## Metin Bloğu
"İçtihat Metni"
İNCELENEN KARARIN
MAHKEMESİ : Kayseri Bölge Adliye Mahkemesi 2. Hukuk Dairesi
SAYISI : 2023/2094 E., 2023/2100 K.
KARAR : Esastan ret
İLK DERECE MAHKEMESİ : Sivas 2. Aile Mahkemesi
SAYISI : 2020/298 E., 2023/589 K.
Taraflar arasındaki boşanma davalarından dolayı yapılan yargılama sonunda İlk Derece Mahkemesince asıl davanın ve birleşen davanın kabulüne karar verilmiştir.
Kararın davalı-davacı erkek vekili tarafından istinaf edilmesi üzerine Bölge Adliye Mahkemesince başvurunun esastan reddine karar verilmiştir.
Bölge Adliye Mahkemesi kararı davalı-davacı erkek vekili tarafından temyiz edilmekle; kesinlik, süre, temyiz şartı ve diğer usul eksiklikleri yönünden yapılan ön inceleme sonucunda, temyiz dilekçesinin kabulüne karar verildikten ve Tetkik Hâkimi tarafından hazırlanan rapor dinlendikten sonra dosyadaki belgeler incelenip gereği düşünüldü:
I. DAVA
Davacı-davalı kadın vekili dava ve cevaba cevap dilekçelerinde özetle; kadının istememesine rağmen erkeğin ailesi ile birlikte yaşadığını, erkeğin ortak çocuğun kadından olmadığını iddia ettiğini, aşağıladığını, doğumdan sonra kadını baba evine bıraktığını, bu süreçte erkeğin eve sevgilisini getirdiğini, doğan kız çocuğuna sevgilisinin adını verdiğini, hakaret ettiğini, aşağıladığını, ziynetlerini bozdurduğunu, sorumluluklarını yerine getirmediğini, ekonomik şiddet uyguladığını, yardımcı olmadığını, kadının cep telefon numarasını başka erkeklere verdiğini, onlarla konuşmasını istediğini, erkeğin ailesinin evliliğe müdahalelerde bulunduğunu, erkeğin sürekli sevgilisinden bahsettiğini, eve sevgilisini getirdiğini, aile evlerindeki yatakta sevgilisi ile birlikte kaldığını, kadın ile aynı yatakta yatmadığını, evin ihtiyaçlarını karşılamadığını, kadının yanında cinsel içerikli videolar izlediğini, sanal seks yaptığını, ailesini ziyaret etmesine izin vermediğini, telefon kullanmasına izin vermediğini, cinsel şiddet uyguladığını, evden kovduğunu, bağımsız bir konut sağlamadığını iddia ederek 4721 sayılı kanunun 161 inci, 162 nci, 163 üncü ve 166 ncı maddesi uyarınca tarafların boşanmalarına, ortak çocukların velâyetinin anneye verilmesine ortak çocuklar için aylık 1.000,00 'er TL tedbir nafakasına, kararın kesinleşmesi halinde nafakaların iştirak nafakası olarak devamına, aylık 1.000,00 TL tedbir nafakasına, kararın kesinleşmesi halinde nafakaların yoksulluk nafakası olarak devamına, 250.000,00 TL maddî tazminat ile 250.000,00 TL manevî tazminatın yasal faizi ile birlikte erkekten alınarak kadına verilmesine karar verilmesini talep etmiştir .

## Verilen Materyal
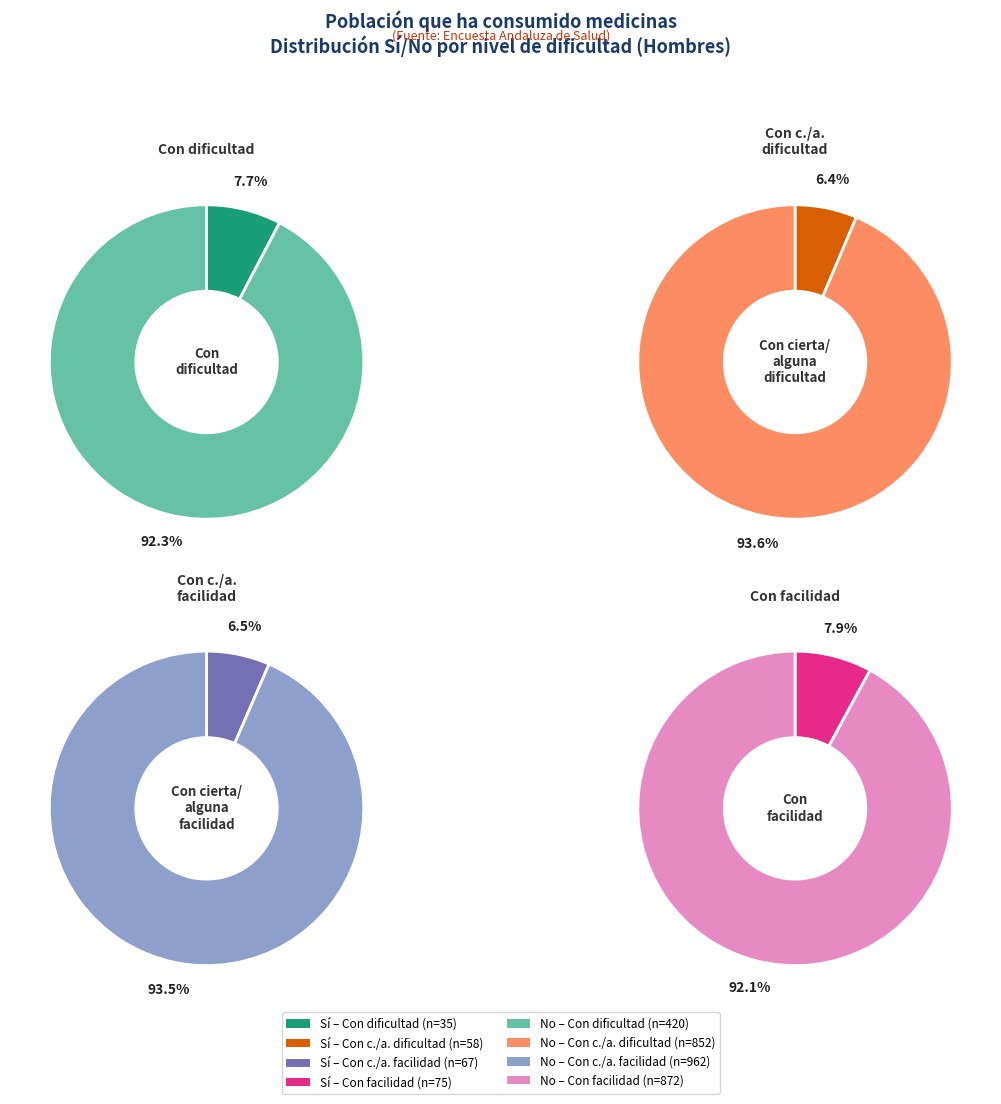

Which series has the largest range (max minus min)?

No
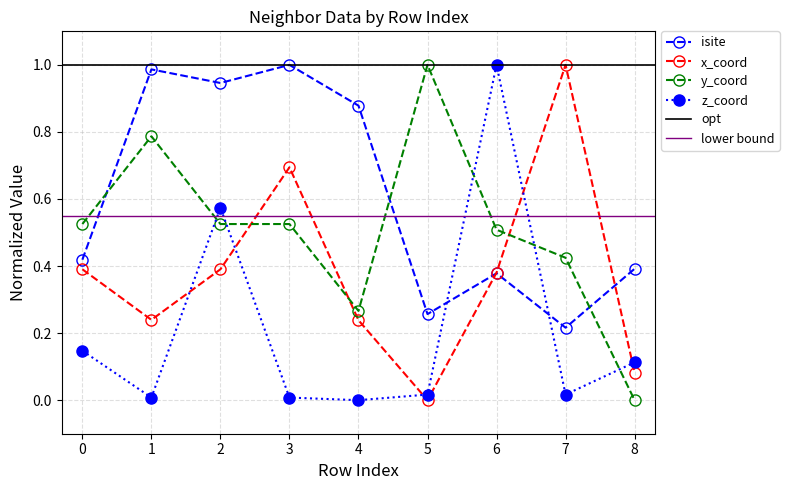

Does the chart have visible grid lines?

Yes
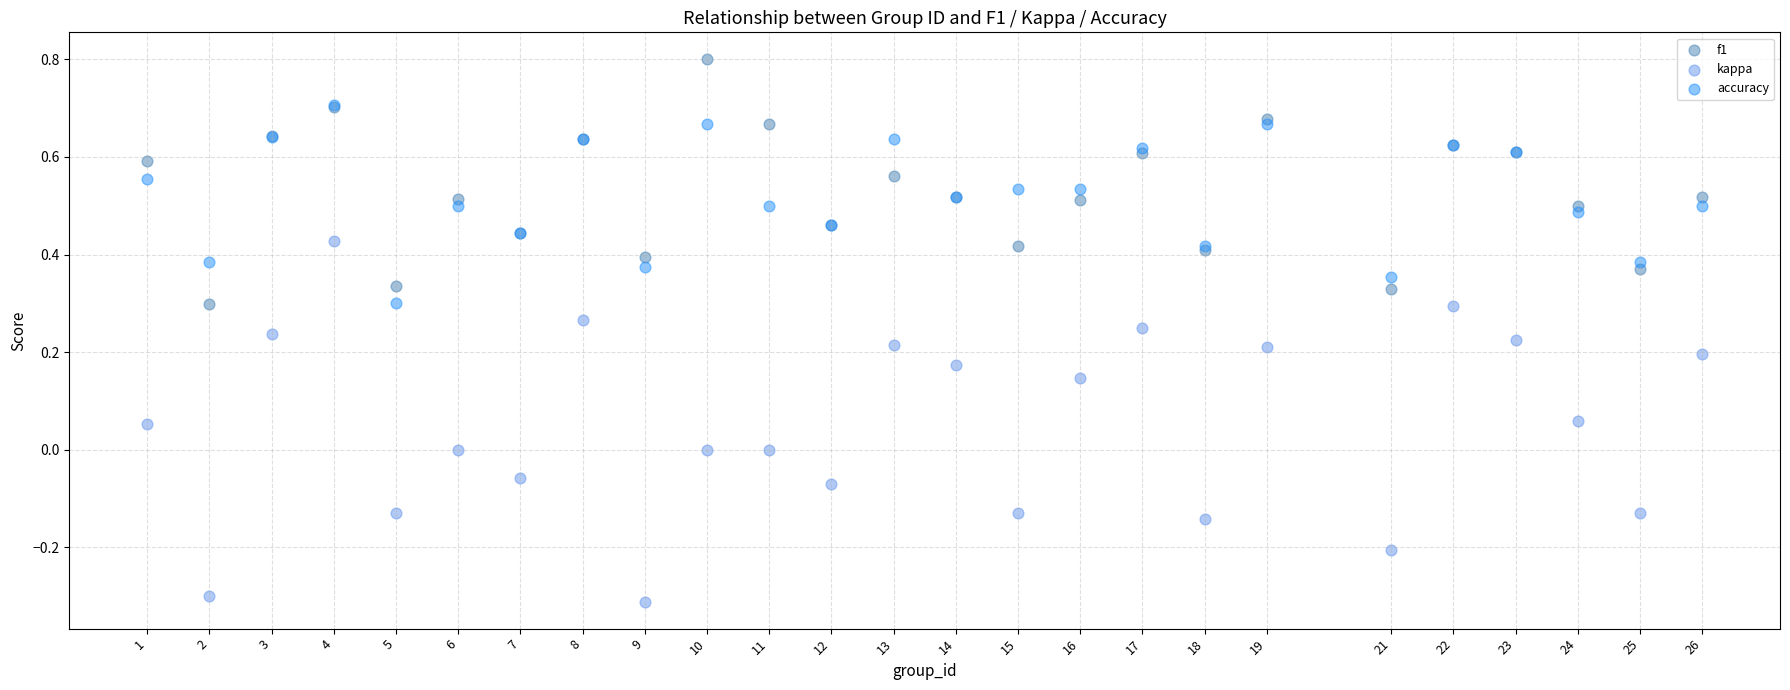

Which series reaches the minimum Y coordinate?

kappa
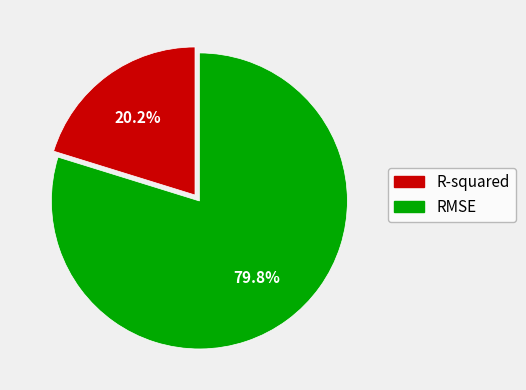

What portion of the pie excludes R-squared?

79.8%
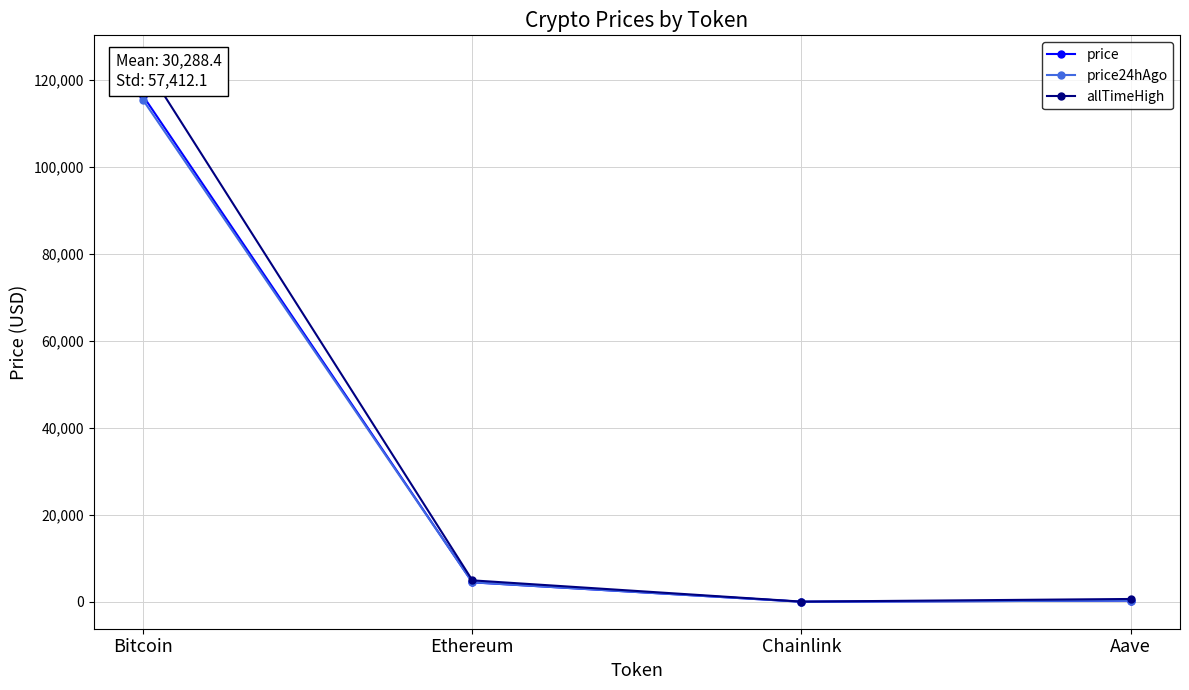

List the series in order of their peak value, lowest first.

price24hAgo, price, allTimeHigh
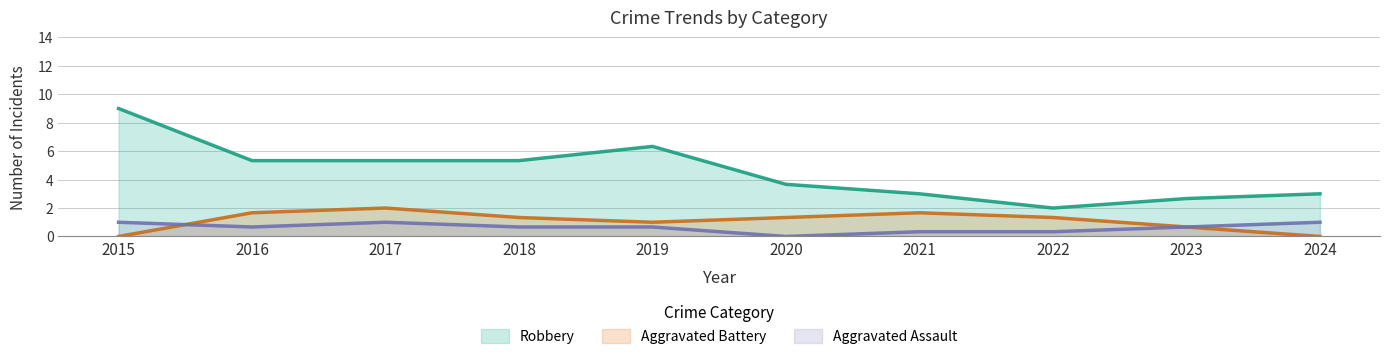

What is the total value across all series at 2017?

8.3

## Etkinlik 1
Karar metnine göre ilk derece mahkemesi hangisidir?
## Etkinlik 2
Lütfen karar metninin "İNCELENEN KARARIN" sözleriyle başlayıp "E., 2023/589 K." sözlerine kadar süren kısmını hiçbir değişiklik yapmadan yeniden yazın.

## Yazılı Yanıt 1
Sivas 2. Aile Mahkemesi.

## Yazılı Yanıt 2
İNCELENEN KARARIN
MAHKEMESİ : Kayseri Bölge Adliye Mahkemesi 2. Hukuk Dairesi
SAYISI : 2023/2094 E., 2023/2100 K.
KARAR : Esastan ret
İLK DERECE MAHKEMESİ : Sivas 2. Aile Mahkemesi
SAYISI : 2020/298 E., 2023/589 K.